In an environment where “more” is often perceived as being “better,” consumers tend to think that if a supplement provides 100% of their needs, then something that provides 1000% must be 10 times better. The truth, those in the mainstream say, is it doesn’t work that way with supplements. They insist that there is no data that supports mega-dosing of supplements for health outcomes. (Mega-dosing is generally considered to be the practice of consuming 10 times or more the recommended amount of a vitamin or mineral supplement.)
However, when we think of certain basics like magnesium, iodine, selenium and bicarbonates, we can easily trash the above assertion. Take the case of iodine supplementation. Governments around the world conceded a century ago that the worlds populations needed more iodine, just enough though to avoid goiter but not enough to avoid cancer and other diseases due to iodine deficiency. When we look at the fact that iodine is an antiviral, anti-fungal and even effective against bacteria one would have to say high dosages, which were routinely given a hundred years ago, are called for in many medical situations.
Magnesium is an effective medicine at high dosages yet it is a common supplement as well.
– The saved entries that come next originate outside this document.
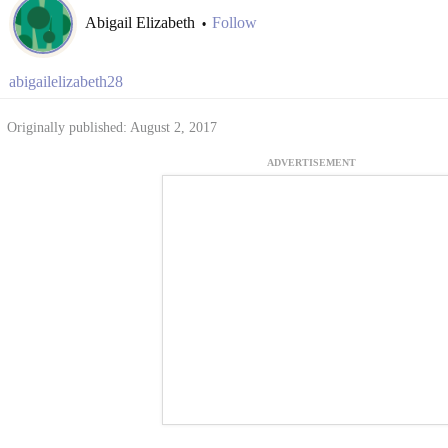
Abigail Elizabeth
Follow
•
abigailelizabeth28
Originally published: August 2, 2017
ADVERTISEMENT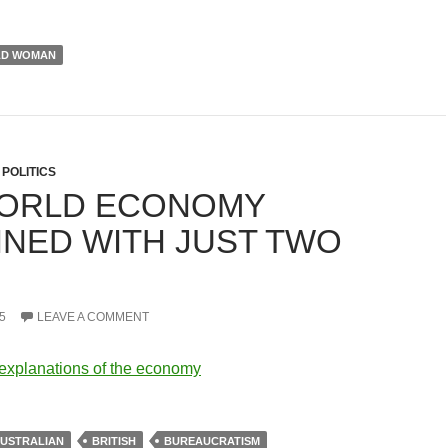
LD WOMAN
,
POLITICS
ORLD ECONOMY
INED WITH JUST TWO
.
5
LEAVE A COMMENT
explanations of the economy
USTRALIAN
BRITISH
BUREAUCRATISM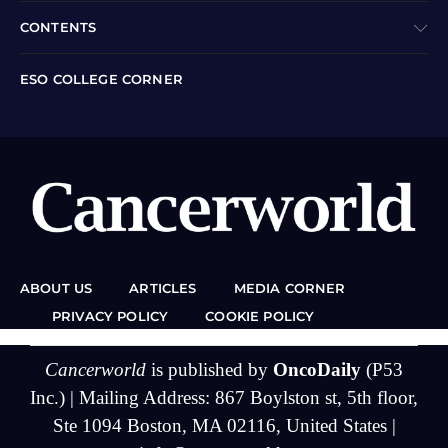
CONTENTS
ESO COLLEGE CORNER
ABOUT US
ARTICLES
MEDIA CORNER
PRIVACY POLICY
COOKIE POLICY
Cancerworld
is published by
OncoDaily
(P53
Inc.) | Mailing Address: 867 Boylston st, 5th floor,
Ste 1094 Boston, MA 02116, United States |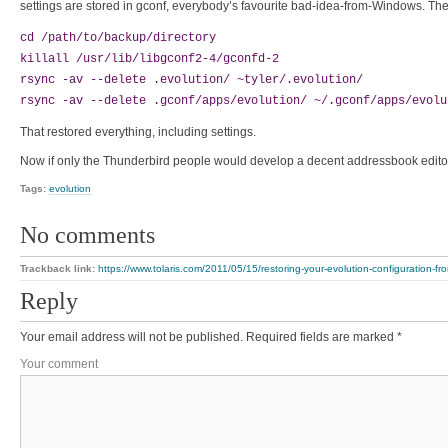
settings are stored in gconf, everybody’s favourite bad-idea-from-Windows. The
cd /path/to/backup/directory
killall /usr/lib/libgconf2-4/gconfd-2
rsync -av --delete .evolution/ ~tyler/.evolution/
rsync -av --delete .gconf/apps/evolution/ ~/.gconf/apps/evolu
That restored everything, including settings.
Now if only the Thunderbird people would develop a decent addressbook editor (it
Tags:
evolution
No comments
Trackback link:
https://www.tolaris.com/2011/05/15/restoring-your-evolution-configuration-f
Reply
Your email address will not be published.
Required fields are marked
*
Your comment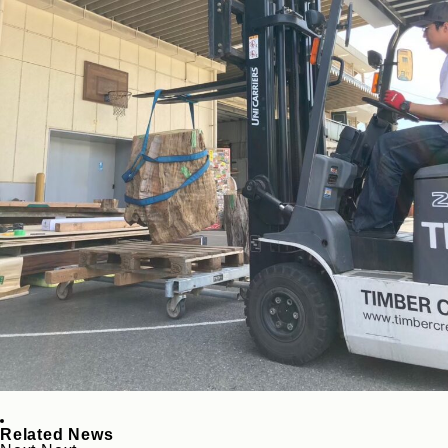
Related News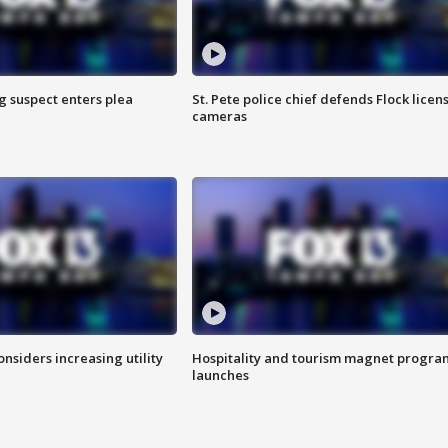
g suspect enters plea
St. Pete police chief defends Flock licen
cameras
onsiders increasing utility
Hospitality and tourism magnet progra
launches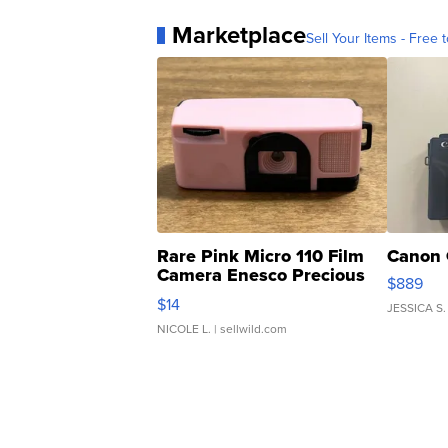
Marketplace
Sell Your Items - Free t
Rare Pink Micro 110 Film
Canon 
Camera Enesco Precious
$889
Moments TD4
$14
JESSICA S.
NICOLE L.
| sellwild.com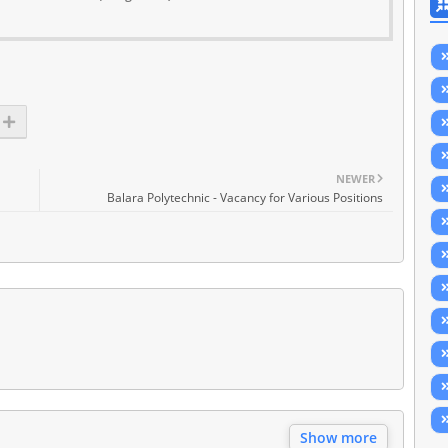
NEWER
Balara Polytechnic - Vacancy for Various Positions
Show more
The recommend dose for magnesium is 320mg for adult women and 420mg for men. That might be a reasonable maintenance dose for healthy individuals but it is not near enough if one is suffering from a deficiency of the mineral and certainly not enough if one is suffering from cancer or diabetes or one of a many variety of diseases. Then five to ten times the recommended amount would certainly be in order.
Bicarbonates are not generally recommended at all yet it too is a supplement and a medicine doctors use all the time in ICU and emergency situations. Just to see how ridiculous Google can be, search for ‘iodine and goiter’ and you will see under the question, ‘How is Goiter Treated,’ they do not even mention iodine, though they concede that iodine deficiency causes the disorder.
Although supplements are often confused with drugs, supplements are not drugs. According to the U.S. Food and Drug Administration (FDA) supplements are, “Not intended to treat, diagnose, mitigate, prevent or cure diseases.” Well certainly supplements cannot diagnose anything but the point I make in Natural Allopathic Medicine is that nutritional substances like magnesium, iodine, bicarbonates, potassium and even selenium, when injected or administered intravenously are certainly medicines.
The medical industrial complex will stop at nothing to put down supplements. They say that in the supplement world, there is no legally defensible definition for the term “natural.” In fact, when it comes to the natural products industry, the word “natural” more often than not means nothing. The perception of a natural supplement product is that it is not artificially fabricated. There is some truth because many supplements are synthetically created in a laboratory environment and do not contain any natural, plant-based or non-synthetic ingredients. That is what the mainstream likes to point out.
“Vitamins and dietary supplements may kill you, and they often provide little or no health benefit,” concludes one writer for Time. Doctors killing you with their pharmaceuticals are not mentioned even if the number of dead in the United States alone goes over the hundred-thousand mark from properly prescribed medicines. It would be more accurate to say that doctors and pharmaceutical medicine may kill you and most often provide little of no health benefit.